Context
At FitPulse, a subscription fitness app, the growth team wants to test a redesigned onboarding flow that adds a personalized goal-setting step before the paywall. Leadership wants confidence that any measured lift is trustworthy enough to justify a full rollout.
Hypothesis Seed
The team believes the extra personalization will increase trial-start conversion because users will better understand the value of the app before seeing pricing. However, the added step could also increase drop-off, delay activation, or create spillovers if invited household members discuss the new flow.
Constraints
- Eligible traffic: 120,000 new onboarding users per day
- 70% iOS, 30% Android
- Maximum experiment duration: 14 days
- Randomization must be decided before launch; engineering can support user-level or household-level assignment, but not both
- False positives are costly because onboarding changes require legal review and app-store resubmission
- False negatives are also meaningful because Q3 growth targets depend on improving paid conversion
- Baseline trial-start conversion from onboarding is 24%
- The smallest business-relevant lift is 4% relative
Deliverables
- Define a clear null and alternative hypothesis, including whether you would use a one-sided or two-sided test.

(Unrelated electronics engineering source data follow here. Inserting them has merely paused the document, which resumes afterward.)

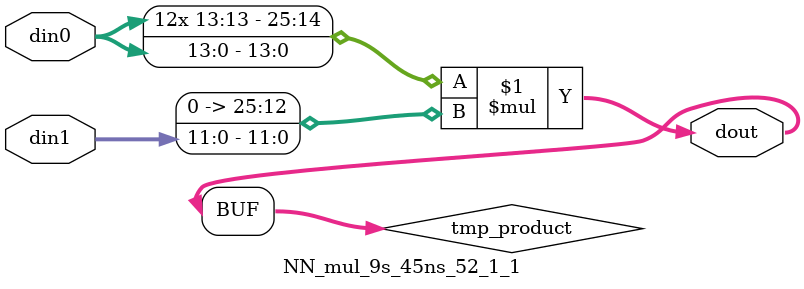
<source format=v>

`timescale 1 ns / 1 ps

 module NN_mul_9s_45ns_52_1_1(din0, din1, dout);
parameter ID = 1;
parameter NUM_STAGE = 0;
parameter din0_WIDTH = 14;
parameter din1_WIDTH = 12;
parameter dout_WIDTH = 26;

input [din0_WIDTH - 1 : 0] din0; 
input [din1_WIDTH - 1 : 0] din1; 
output [dout_WIDTH - 1 : 0] dout;

wire signed [dout_WIDTH - 1 : 0] tmp_product;


























assign tmp_product = $signed(din0) * $signed({1'b0, din1});









assign dout = tmp_product;





















endmodule

</source>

- Specify the primary metric, 2-4 guardrail metrics, and any secondary metrics. Include the unit of analysis and an explicit MDE.
- Calculate the required sample size per arm and estimate whether the test can finish within 14 days given available traffic.

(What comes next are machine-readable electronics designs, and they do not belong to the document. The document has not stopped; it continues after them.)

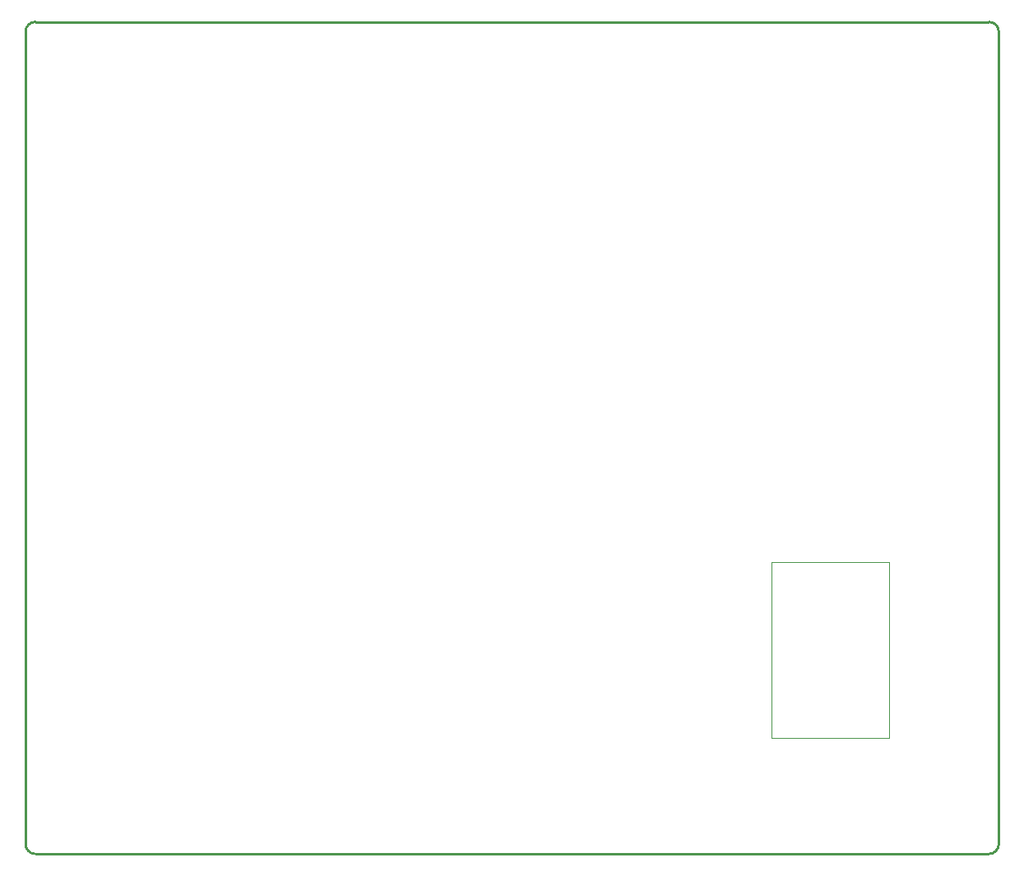
<source format=gbr>
%TF.GenerationSoftware,KiCad,Pcbnew,7.0.6*%
%TF.CreationDate,2024-04-07T14:57:10-04:00*%
%TF.ProjectId,mainbox,6d61696e-626f-4782-9e6b-696361645f70,rev?*%
%TF.SameCoordinates,Original*%
%TF.FileFunction,Profile,NP*%
%FSLAX46Y46*%
G04 Gerber Fmt 4.6, Leading zero omitted, Abs format (unit mm)*
G04 Created by KiCad (PCBNEW 7.0.6) date 2024-04-07 14:57:10*
%MOMM*%
%LPD*%
G01*
G04 APERTURE LIST*
%TA.AperFunction,Profile*%
%ADD10C,0.250000*%
%TD*%
%TA.AperFunction,Profile*%
%ADD11C,0.100000*%
%TD*%
G04 APERTURE END LIST*
D10*
X223873000Y-48514000D02*
G75*
G03*
X222873000Y-47514000I-1000000J0D01*
G01*
X123703000Y-132239000D02*
G75*
G03*
X124703000Y-133239000I1000000J0D01*
G01*
X223873000Y-132239000D02*
X223873000Y-48514000D01*
X123703000Y-48514000D02*
X123703000Y-132239000D01*
X222873000Y-133239000D02*
G75*
G03*
X223873000Y-132239000I0J1000000D01*
G01*
X222873000Y-47514000D02*
X124703000Y-47514000D01*
X124703000Y-133239000D02*
X222873000Y-133239000D01*
D11*
X200470000Y-103180000D02*
X212550000Y-103180000D01*
X212550000Y-121250000D01*
X200470000Y-121250000D01*
X200470000Y-103180000D01*
D10*
X124703000Y-47514000D02*
G75*
G03*
X123703000Y-48514000I0J-1000000D01*
G01*
M02*

</source>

- Choose the unit of randomization, allocation strategy, duration, and any stratification. Explain why this design makes the experiment trustworthy.
- Pre-register an analysis plan: statistical test, peeking policy, multiple-comparison policy, SRM checks, and how you would handle novelty effects, network interference, or SUTVA concerns.
Your answer should end with a concrete ship / don’t-ship / iterate rule that respects guardrails, not just the primary metric.